══ Verilen Metin

Türkiye'deki tüm derneklerin bir çatı altında toplanarak yıllardır özlemini çekilen birlik ve beraberliğin sağlamak amacıyla kurulan Kafkas Derneği 5 yaşına girdi. Tek bir ses ve tek bir yürek olunması doğrultusunda faaliyet gösteren Kafkas Derneği, bu amaçlar doğrultusunda gerçekleştirdiği özverili çalışmalarıyla toplumun tüm kesimlerinin beğenisini kazanıyor.
+''+Bugün yaklaşık 30 şubesiyle Türkiye'nin her yerinde faaliyet gösteren Kafkas Derneği'nin kuruluş yıldönümü vesilesiyle Genel Başkan Sn. Mühittin Ünal ile bir söyleşi yaptık. Dergimizin gelecek sayısında da ilk Genel Başkanımız Sn. Aslan Arı ile yaptığımız söyleşiye yer vereceğiz. Kafkas Derneği'nin kuruluşunun 5 yıldönümü vesilesiyle, Kafkas kültürünün geliştirilmesi ve yaşatılmasının önkoşulu "örgütlü toplum" olma çalışmalarında emeği geçen herkese şükranlarımızı sunuyoruz.
Nart: Sn.Ünal, kendinizi kısaca tanıtır mısınız?
M.Ünal: 1864 sürgünü ile Karaçay Çerkes Cumhuriyeti'nden Türkiye'ye gelip Kayseri ili, Pınarbaşı ilçesine bağlı Kazancık köyüne yerleşen Abazin kökenli Agaçe ailesine mensubum. 1944 doğumluyum. Selçuk Eğitim Enstitüsü ve Ankara İktisadi ve Ticari İlimler Akademisi mezunuyum. 7 yıl öğretmenlik ve yöneticilik yaptıktan sonra TDÇİ Genel Müdürlüğü Teftiş Kuruluna sınavla Müfettiş Yardımcısı olarak katıldım. Sırasıyla müfettişlik, başmüfettişlik ve Teftiş Kurulu Başkanlığı görevlerinde bulunduktan sonra 1995 yılında kendi arzumla emekli oldum.
Kafkas Derneği'nin 5 yıl içerisindeki gelişmelerine bakış açınız nedir? Şu anda kültürel ve siyasal açıdan çalışmalar istenilen düzeyde mi?

════
══ Mevcut Veriler

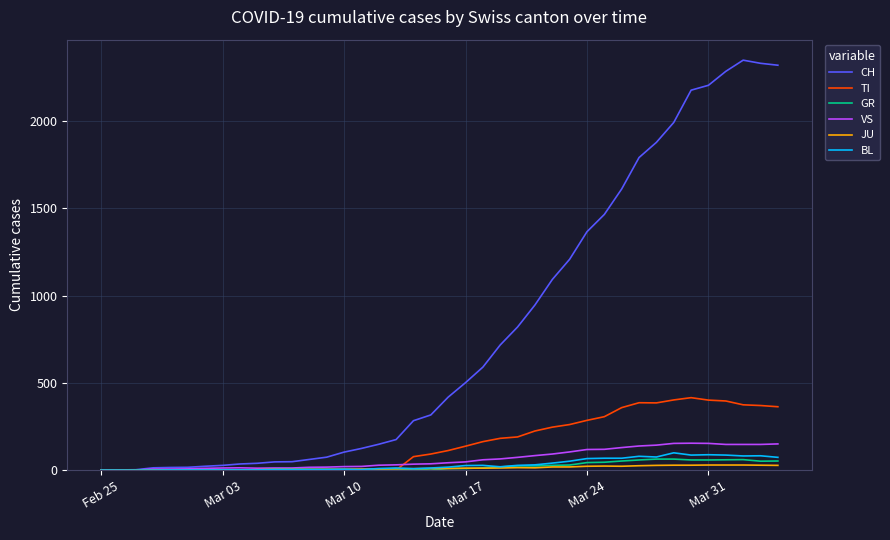

Which series has the largest total across all categories?

CH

════

Yapılacak Görevler »
[1] Söyleşi metninin "Türkiye'deki tüm derneklerin" sözcüklerini içeren ifadeyle açılıp "herkese şükranlarımızı sunuyoruz." ile kapanan bölümünü hiçbir değişiklik yapmadan döndürün.
[2] Söyleşi metnine göre şu ifadelerin her birine evet ya da hayır diye karşılık verin ve kararı belirleyen sözleri metinden aynen alıntılayın: (a) Kafkas Derneği bugün yaklaşık 30 şubeyle faaliyet göstermektedir. (b) Mühittin Ünal 1995 yılında zorunlu olarak emekliye ayrılmıştır. (c) Ünal, Teftiş Kuruluna atamayla Müfettiş Yardımcısı olarak girmiştir.
Bu çalışmada verilere ihtiyaç yoktur.

Beklenen Sonuçlar »
[1]
Türkiye'deki tüm derneklerin bir çatı altında toplanarak yıllardır özlemini çekilen birlik ve beraberliğin sağlamak amacıyla kurulan Kafkas Derneği 5 yaşına girdi. Tek bir ses ve tek bir yürek olunması doğrultusunda faaliyet gösteren Kafkas Derneği, bu amaçlar doğrultusunda gerçekleştirdiği özverili çalışmalarıyla toplumun tüm kesimlerinin beğenisini kazanıyor.
+''+Bugün yaklaşık 30 şubesiyle Türkiye'nin her yerinde faaliyet gösteren Kafkas Derneği'nin kuruluş yıldönümü vesilesiyle Genel Başkan Sn. Mühittin Ünal ile bir söyleşi yaptık. Dergimizin gelecek sayısında da ilk Genel Başkanımız Sn. Aslan Arı ile yaptığımız söyleşiye yer vereceğiz. Kafkas Derneği'nin kuruluşunun 5 yıldönümü vesilesiyle, Kafkas kültürünün geliştirilmesi ve yaşatılmasının önkoşulu "örgütlü toplum" olma çalışmalarında emeği geçen herkese şükranlarımızı sunuyoruz.

[2]
(a) Evet: "Bugün yaklaşık 30 şubesiyle Türkiye'nin her yerinde faaliyet gösteren"
(b) Hayır: "1995 yılında kendi arzumla emekli oldum"
(c) Hayır: "Teftiş Kuruluna sınavla Müfettiş Yardımcısı olarak katıldım"